(Extract provided Opens)

I have been thinking a lot today about changing my kitchen and my bathroom.  I think they need a facelift...the bathroom needs a new floor, a new sink and maybe a fun tile back-splash.  My kitchen needs new counters, new back-splash and I want to paint the cabinets.  Mind you I have not discussed this with my husband,  so wanting new kitchen appliances is probably a total pipe dream.  

I will start to dream...I mean design what I want and then price it out.  If I can save the money, I am sure I can get what I want.  Crossing my fingers!!

Later.............

Tuesday, August 26, 2014

Today's topic? Anxiety!

If training a new employee wasn't enough to put someone in a state of anxiety, I found out today that I have to be off-site the next two days when I had a schedule to complete for training.  To top it off, it was a scorcher today, up in the mid 80's, which is blistering for around here.  

The only thing to do was get pizza for dinner.  Sure, I had to turn on the oven for half an hour but I didn't really have to cook and clean up is a breeze!

I am preparing for directing my third show at our local community theatre.  I love the theatre.  The creativity.  The interesting people.  The long days and nights.  The praying your show is a hit.  I live for it.  

The prep I am doing is answering several Dramatic Structure and Main Questions about the play.  I admit I am struggling a bit.  I am not usually stymied by anything requiring I write about it so this has been very challenging.  But excellent.  An I am learning a great deal.  A very nice man and his wife are helping me via email.  They have been a part of our small theatre before but he is in the military and is out on the boat.  

Spending any kind of time helping me with this has been a dream.  I am not sure I could possibly do anything to repay them for their kindness in helping me.  

This show will be excellent.  I cannot wait to complete my assignments and really get to the meat of it.  Creating the schedule.  Casting the show.  

Ah...the wonder of theatre.  

Stay tuned....Later

Sunday, August 24, 2014

Sunday, Sunday, Sunday!!!

(Extract provided Closes)
(Data under study Opens)

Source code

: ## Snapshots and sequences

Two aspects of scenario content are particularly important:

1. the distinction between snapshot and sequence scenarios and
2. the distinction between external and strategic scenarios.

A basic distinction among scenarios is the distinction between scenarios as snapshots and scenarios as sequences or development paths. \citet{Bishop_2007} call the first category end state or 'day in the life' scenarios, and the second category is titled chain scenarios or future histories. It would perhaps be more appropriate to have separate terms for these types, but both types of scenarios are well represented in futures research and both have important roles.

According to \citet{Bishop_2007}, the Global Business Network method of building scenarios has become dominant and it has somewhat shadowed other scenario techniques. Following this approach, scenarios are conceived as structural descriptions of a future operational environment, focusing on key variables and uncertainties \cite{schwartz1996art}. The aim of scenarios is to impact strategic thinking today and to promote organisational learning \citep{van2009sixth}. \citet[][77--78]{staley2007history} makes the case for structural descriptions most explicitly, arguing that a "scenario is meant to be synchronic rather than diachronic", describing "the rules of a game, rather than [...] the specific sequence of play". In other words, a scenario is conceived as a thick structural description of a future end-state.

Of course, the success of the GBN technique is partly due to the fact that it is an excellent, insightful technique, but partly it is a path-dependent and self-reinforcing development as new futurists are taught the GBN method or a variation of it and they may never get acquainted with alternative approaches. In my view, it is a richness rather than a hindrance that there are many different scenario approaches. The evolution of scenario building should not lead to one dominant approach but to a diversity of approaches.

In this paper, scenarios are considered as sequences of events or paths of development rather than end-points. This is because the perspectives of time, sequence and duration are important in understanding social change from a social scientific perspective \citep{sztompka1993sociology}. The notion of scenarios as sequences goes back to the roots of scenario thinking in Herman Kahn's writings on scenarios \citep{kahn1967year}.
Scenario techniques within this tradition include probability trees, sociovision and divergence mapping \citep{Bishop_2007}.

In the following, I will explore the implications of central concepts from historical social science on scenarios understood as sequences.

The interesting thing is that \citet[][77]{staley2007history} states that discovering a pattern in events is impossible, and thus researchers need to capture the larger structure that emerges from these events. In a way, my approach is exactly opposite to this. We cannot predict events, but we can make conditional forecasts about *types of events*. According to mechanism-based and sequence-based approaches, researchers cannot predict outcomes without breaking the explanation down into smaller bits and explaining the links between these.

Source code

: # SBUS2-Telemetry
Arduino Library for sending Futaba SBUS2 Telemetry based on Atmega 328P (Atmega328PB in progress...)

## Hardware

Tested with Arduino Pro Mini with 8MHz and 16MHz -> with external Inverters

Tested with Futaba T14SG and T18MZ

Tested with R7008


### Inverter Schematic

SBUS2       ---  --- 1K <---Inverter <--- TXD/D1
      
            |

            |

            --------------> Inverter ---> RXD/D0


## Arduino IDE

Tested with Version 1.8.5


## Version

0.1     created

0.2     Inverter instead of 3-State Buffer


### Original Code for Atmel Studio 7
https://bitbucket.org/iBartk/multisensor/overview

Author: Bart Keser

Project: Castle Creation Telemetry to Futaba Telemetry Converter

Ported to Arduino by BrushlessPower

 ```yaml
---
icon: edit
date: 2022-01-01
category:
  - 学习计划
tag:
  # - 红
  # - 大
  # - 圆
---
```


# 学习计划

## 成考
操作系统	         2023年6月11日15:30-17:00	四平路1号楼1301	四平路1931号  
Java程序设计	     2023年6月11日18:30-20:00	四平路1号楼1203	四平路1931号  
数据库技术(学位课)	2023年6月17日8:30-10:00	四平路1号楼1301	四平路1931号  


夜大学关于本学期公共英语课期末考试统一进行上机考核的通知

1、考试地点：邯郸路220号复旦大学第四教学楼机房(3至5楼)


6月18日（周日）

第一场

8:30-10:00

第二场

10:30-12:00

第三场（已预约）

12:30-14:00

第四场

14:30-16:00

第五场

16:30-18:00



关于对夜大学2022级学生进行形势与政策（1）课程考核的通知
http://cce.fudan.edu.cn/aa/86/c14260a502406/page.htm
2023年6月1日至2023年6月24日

(Data under study Closes)

* **Problems and tasks**
1. Reproduce the part of the blog excerpt between "The only thing" and "on the boat.", inclusive.
2. In the blog excerpt, what did the writer get for dinner on the scorching day?
3. Pick up the blog excerpt after its final line and keep writing.

* **Answers to this exercise**
1.
The only thing to do was get pizza for dinner.  Sure, I had to turn on the oven for half an hour but I didn't really have to cook and clean up is a breeze!

I am preparing for directing my third show at our local community theatre.  I love the theatre.  The creativity.  The interesting people.  The long days and nights.  The praying your show is a hit.  I live for it.  

The prep I am doing is answering several Dramatic Structure and Main Questions about the play.  I admit I am struggling a bit.  I am not usually stymied by anything requiring I write about it so this has been very challenging.  But excellent.  An I am learning a great deal.  A very nice man and his wife are helping me via email.  They have been a part of our small theatre before but he is in the military and is out on the boat.

2. Pizza.

3.
So today was a bust.  By that I mean I accomplished nothing.  I slept off and on until 1:30 pm, which is so outside my normal behavior I am not even sure how to feel about it.

Finally I tidied up in the kitchen and did a couple of loads of laundry.  But for the most part, I was just plain old lazy.  And I was ok with it.  Until my husband called and essentially reminded me that he is at work all day today and I could have done something with my time...call his mom...go visit friends...run the vacuum.

So my husband has just pulled into the driveway and has been accosted by our neighbor.  I could call out to him and save him from the peril that is the unending conversation with a man who can talk about nothing all day long, but I am feeling a bit snarky about the phone call earlier.  Call me petty, but somehow I felt I deserve to let him stand out there and figure out for himself how to get in the house.

I went out with some friends last night, met a few girls for dinner.  I am the elder statesman of the group and feel very much like there mom.  One is 27, one is 28, and one is 40 but looks younger than the others.  It was fun and enjoyable.  I love those ladies very much.  It feels like the best kind of family when we all get together.  

Payroll to do now...Later

Saturday, August 23, 2014

Writing is fun

I was buzzing around the Barnes and Noble a few months ago with my friend, Eva, just looking around, seeing what's new, looking at clearance books and Nook covers, books about crafts and cooking.  My friend Eva and I can spend hours in the bookstore.  It is like going to church for us.  We won't even step foot inside if we know we don't have at least two hours to commit to the B&N.  
We had found some fun journals and a cookbook or two when we walked past the Writing section, on our way to the ladies room.  I love writing and I said to her "Wouldn't it be awesome if there was a book to help you get started on a subject?  That's the worst part for me...figuring out what to start writing about".  As the words were still falling out of my mouth, I felt an elbow nudge me.  A hand held out a book of things to write about By the San Francisco Writers' Grotto.  

I was gobsmacked!  For a mere $16.95 plus tax I could get my feet wet writing again.  I had given it up and was using a writer's block excuse to avoid writing.  My friend Eva raised an eyebrow and said simply "No more excuses."

She was right of course.  She often is.  

I purchased the book and have proceeded, lo these many months, to open it, look at some of the things to write about, then closed it again.  Writing nothing.  Thinking nothing more about it until the next time I see it, open it, look at some of the things to write about, then close it again.  It really is a vicious cycle.  

So today, having about 4 hours on my hands before meeting some friends for dinner, I opened it, looked at the very first thing to write about and wrote.  It was wonderful.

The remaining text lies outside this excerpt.